Monday, December 22, 2008

ThunderBird A few Tips & Tricks

    Thunderbird, is an alternative open source e-mail client. I would recommend it to everyone. if you are using Thunderbird as your E-mail client then this article might be useful to you. So let's get started.

    You might encounter this problem at some point in time.  I use many sub folders and while clicking on them, the program stays frozen for a few seconds and then showed it's content. The same thing happens while trying to deleting a  mail. This was really annoying.
    Three ways of trying to sort out this problem are
    A Use Thunderbird's 'Compact Folders' option frequently. All messages in a given folder are stored in one continuous database file. When you delete or move a message, it is not actually removed from this file, but left in place and marked as inactive so the program knows not to display it. This is done to keep from slowing your system down by having to rebuild the whole database every time you move or delete a message. The operation to remove all inactive messages at once is called "Compacting". It rebuilds the database file, and updates the .msf summary file for that database. This can cure many message base ills and it should be done regularly.It's possible that many users have never heard of compacting folders (not to be confused with compressing a file). However, most e-mail clients do this to improve performance by not requiring the e-mail client to rewrite the entire folder every time you delete a single message. The reason you might never have heard of compacting is that most e-mail clients default to automatically compacting the folder whenever a certain amount of space is wasted, while you have to enable this in Thunderbird.

How to compact folders

    The best way is to let Thunderbird do this automatically: "Tools -> Options -> Advanced -> Network & Disk Space -> Disk Space -> Compact folder when it will save over 100 kB -> OK."

    To compact all folders in an account manually, click the account on the left, and then click "File -> Compact Folders". Compacting an account may take from a few seconds to 10 minutes or more, depending on how much mail you have and how recently you last compacted the folders. If you have trouble doing this and the process stalls, try compacting one folder at a time by right-clicking on the folder and choosing "Compact This Folder". If you do not let Thunderbird compact automatically, you should do this regularly.

• [EXERCISE REQUIREMENTS]
[A] From the Thunderbird tips post, extract the stretch from "Monday, December 22, 2008" through "let's get started.".
[B] In the Thunderbird tips post, how much space must compacting save before the automatic setting compacts a folder?

• [ENTRIES SUPPLIED]
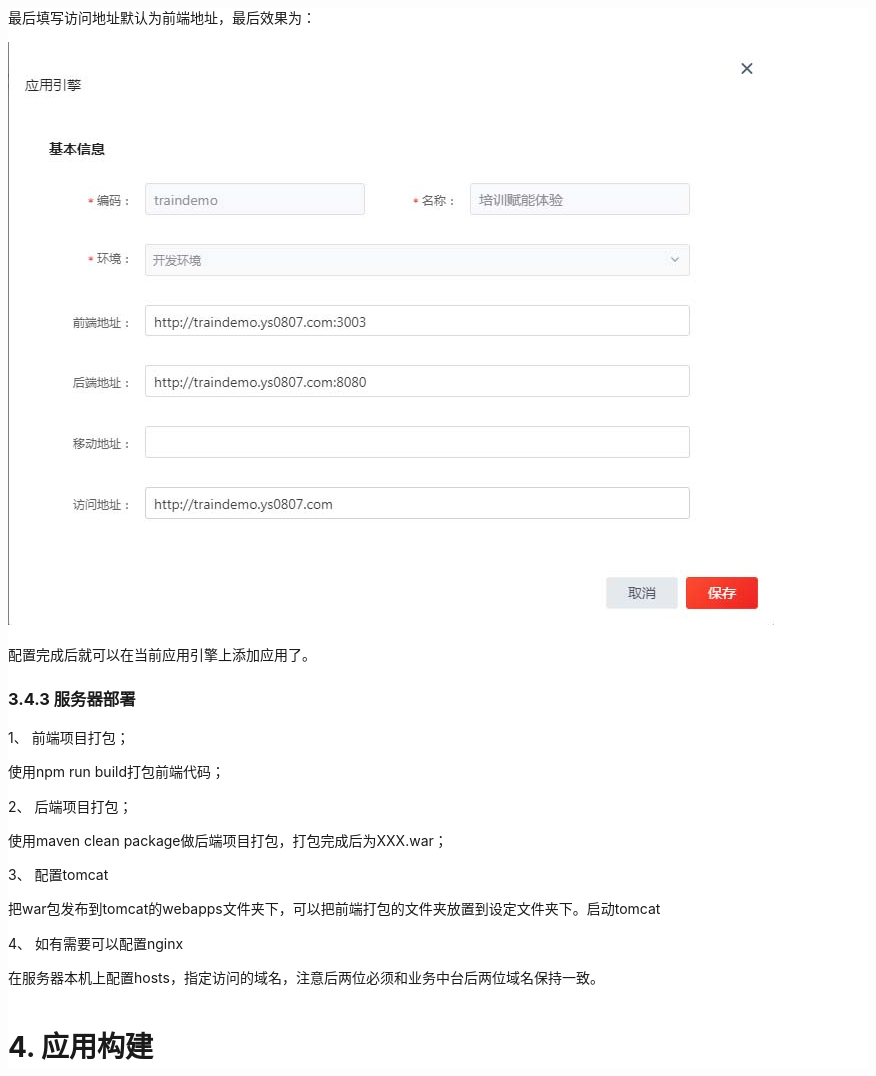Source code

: 最后填写访问地址默认为前端地址，最后效果为：

![](/assets/image046.jpg)

配置完成后就可以在当前应用引擎上添加应用了。

### 3.4.3 服务器部署

1、 前端项目打包；

使用npm run build打包前端代码；

2、 后端项目打包；

使用maven clean package做后端项目打包，打包完成后为XXX.war；

3、 配置tomcat

把war包发布到tomcat的webapps文件夹下，可以把前端打包的文件夹放置到设定文件夹下。启动tomcat

4、 如有需要可以配置nginx

在服务器本机上配置hosts，指定访问的域名，注意后两位必须和业务中台后两位域名保持一致。

# 4. 应用构建
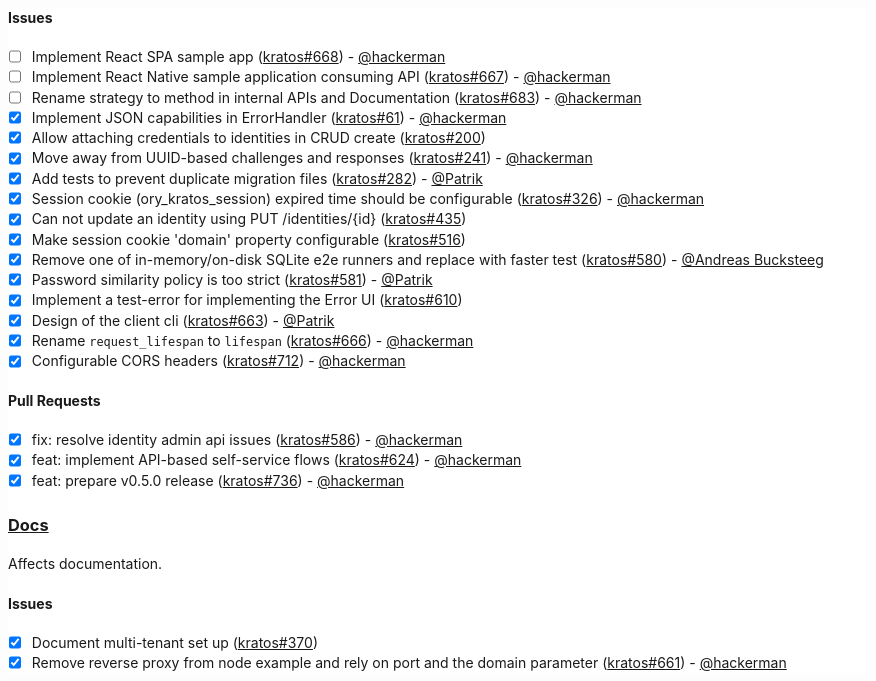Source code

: #### Issues

- [ ] Implement React SPA sample app ([kratos#668](https://github.com/ory/kratos/issues/668)) - [@hackerman](https://github.com/aeneasr)
- [ ] Implement React Native sample application consuming API ([kratos#667](https://github.com/ory/kratos/issues/667)) - [@hackerman](https://github.com/aeneasr)
- [ ] Rename strategy to method in internal APIs and Documentation ([kratos#683](https://github.com/ory/kratos/issues/683)) - [@hackerman](https://github.com/aeneasr)
- [x] Implement JSON capabilities in ErrorHandler ([kratos#61](https://github.com/ory/kratos/issues/61)) - [@hackerman](https://github.com/aeneasr)
- [x] Allow attaching credentials to identities in CRUD create ([kratos#200](https://github.com/ory/kratos/issues/200))
- [x] Move away from UUID-based challenges and responses ([kratos#241](https://github.com/ory/kratos/issues/241)) - [@hackerman](https://github.com/aeneasr)
- [x] Add tests to prevent duplicate migration files ([kratos#282](https://github.com/ory/kratos/issues/282)) - [@Patrik](https://github.com/zepatrik)
- [x] Session cookie (ory_kratos_session) expired time should be configurable ([kratos#326](https://github.com/ory/kratos/issues/326)) - [@hackerman](https://github.com/aeneasr)
- [x] Can not update an identity using PUT /identities/{id} ([kratos#435](https://github.com/ory/kratos/issues/435))
- [x] Make session cookie 'domain' property configurable ([kratos#516](https://github.com/ory/kratos/issues/516))
- [x] Remove one of in-memory/on-disk SQLite e2e runners and replace with faster test ([kratos#580](https://github.com/ory/kratos/issues/580)) - [@Andreas Bucksteeg](https://github.com/tricky42)
- [x] Password similarity policy is too strict ([kratos#581](https://github.com/ory/kratos/issues/581)) - [@Patrik](https://github.com/zepatrik)
- [x] Implement a test-error for implementing the Error UI ([kratos#610](https://github.com/ory/kratos/issues/610))
- [x] Design of the client cli ([kratos#663](https://github.com/ory/kratos/issues/663)) - [@Patrik](https://github.com/zepatrik)
- [x] Rename `request_lifespan` to `lifespan` ([kratos#666](https://github.com/ory/kratos/issues/666)) - [@hackerman](https://github.com/aeneasr)
- [x] Configurable CORS headers ([kratos#712](https://github.com/ory/kratos/issues/712)) - [@hackerman](https://github.com/aeneasr)

#### Pull Requests

- [x] fix: resolve identity admin api issues ([kratos#586](https://github.com/ory/kratos/pull/586)) - [@hackerman](https://github.com/aeneasr)
- [x] feat: implement API-based self-service flows ([kratos#624](https://github.com/ory/kratos/pull/624)) - [@hackerman](https://github.com/aeneasr)
- [x] feat: prepare v0.5.0 release ([kratos#736](https://github.com/ory/kratos/pull/736)) - [@hackerman](https://github.com/aeneasr)

### [Docs](https://github.com/ory/kratos/labels/docs)

Affects documentation.

#### Issues

- [x] Document multi-tenant set up ([kratos#370](https://github.com/ory/kratos/issues/370))
- [x] Remove reverse proxy from node example and rely on port and the domain parameter ([kratos#661](https://github.com/ory/kratos/issues/661)) - [@hackerman](https://github.com/aeneasr)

• [ANSWERS TO THE EXERCISES]
[A]
Monday, December 22, 2008

ThunderBird A few Tips & Tricks

    Thunderbird, is an alternative open source e-mail client. I would recommend it to everyone. if you are using Thunderbird as your E-mail client then this article might be useful to you. So let's get started.

[B] Over 100 kB.